Stored dataset items:
------------------------------------------------------------------------

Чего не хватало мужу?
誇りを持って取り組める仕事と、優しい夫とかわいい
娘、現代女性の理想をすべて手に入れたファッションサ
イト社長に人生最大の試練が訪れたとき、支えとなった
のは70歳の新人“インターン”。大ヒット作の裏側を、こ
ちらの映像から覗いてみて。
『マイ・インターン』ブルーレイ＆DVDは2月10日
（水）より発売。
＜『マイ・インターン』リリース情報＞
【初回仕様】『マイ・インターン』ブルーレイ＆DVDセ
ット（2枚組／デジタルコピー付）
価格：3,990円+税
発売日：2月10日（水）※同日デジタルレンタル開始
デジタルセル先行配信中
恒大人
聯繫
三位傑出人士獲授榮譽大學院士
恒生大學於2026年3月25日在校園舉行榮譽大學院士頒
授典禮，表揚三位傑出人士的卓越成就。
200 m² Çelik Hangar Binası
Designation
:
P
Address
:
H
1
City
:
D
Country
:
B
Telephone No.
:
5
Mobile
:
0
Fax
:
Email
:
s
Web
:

------------------------------------------------------------------------

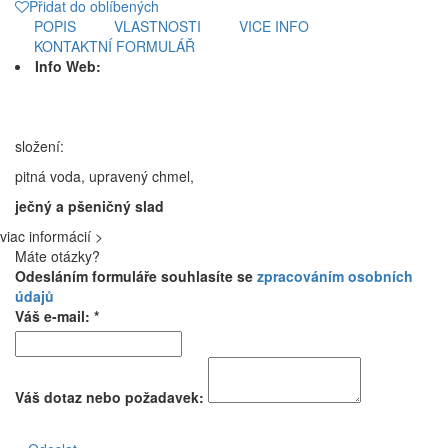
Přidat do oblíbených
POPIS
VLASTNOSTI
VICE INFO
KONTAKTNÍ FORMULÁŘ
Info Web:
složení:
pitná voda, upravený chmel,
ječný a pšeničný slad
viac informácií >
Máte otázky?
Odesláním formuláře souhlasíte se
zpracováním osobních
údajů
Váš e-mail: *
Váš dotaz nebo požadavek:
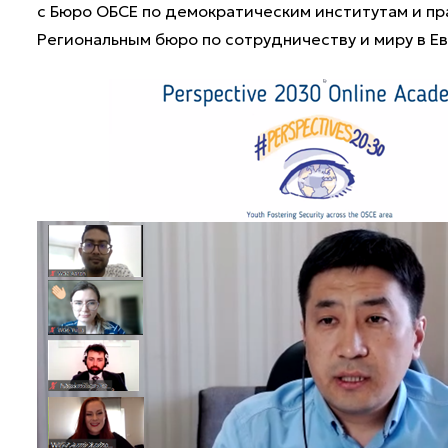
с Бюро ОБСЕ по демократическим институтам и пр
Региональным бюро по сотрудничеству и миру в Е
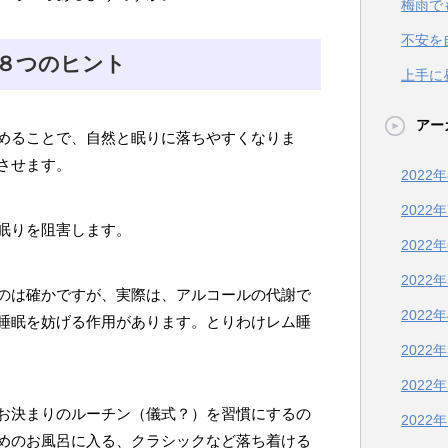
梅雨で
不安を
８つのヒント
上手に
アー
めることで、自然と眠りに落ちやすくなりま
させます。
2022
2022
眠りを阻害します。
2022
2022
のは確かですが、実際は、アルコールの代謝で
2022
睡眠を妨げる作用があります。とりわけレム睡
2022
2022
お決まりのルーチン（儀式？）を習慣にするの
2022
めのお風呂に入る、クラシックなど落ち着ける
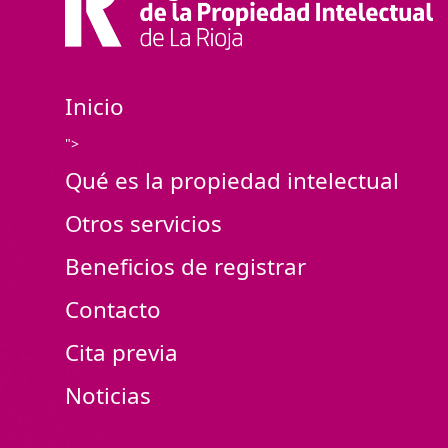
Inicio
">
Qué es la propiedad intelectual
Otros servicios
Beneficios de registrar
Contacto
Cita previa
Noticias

------------------------------------------------------------------------

What you will do: Write out every line from the data above that includes "ブルーレイ".

Exercise response:
『マイ・インターン』ブルーレイ＆DVDは2月10日
【初回仕様】『マイ・インターン』ブルーレイ＆DVDセ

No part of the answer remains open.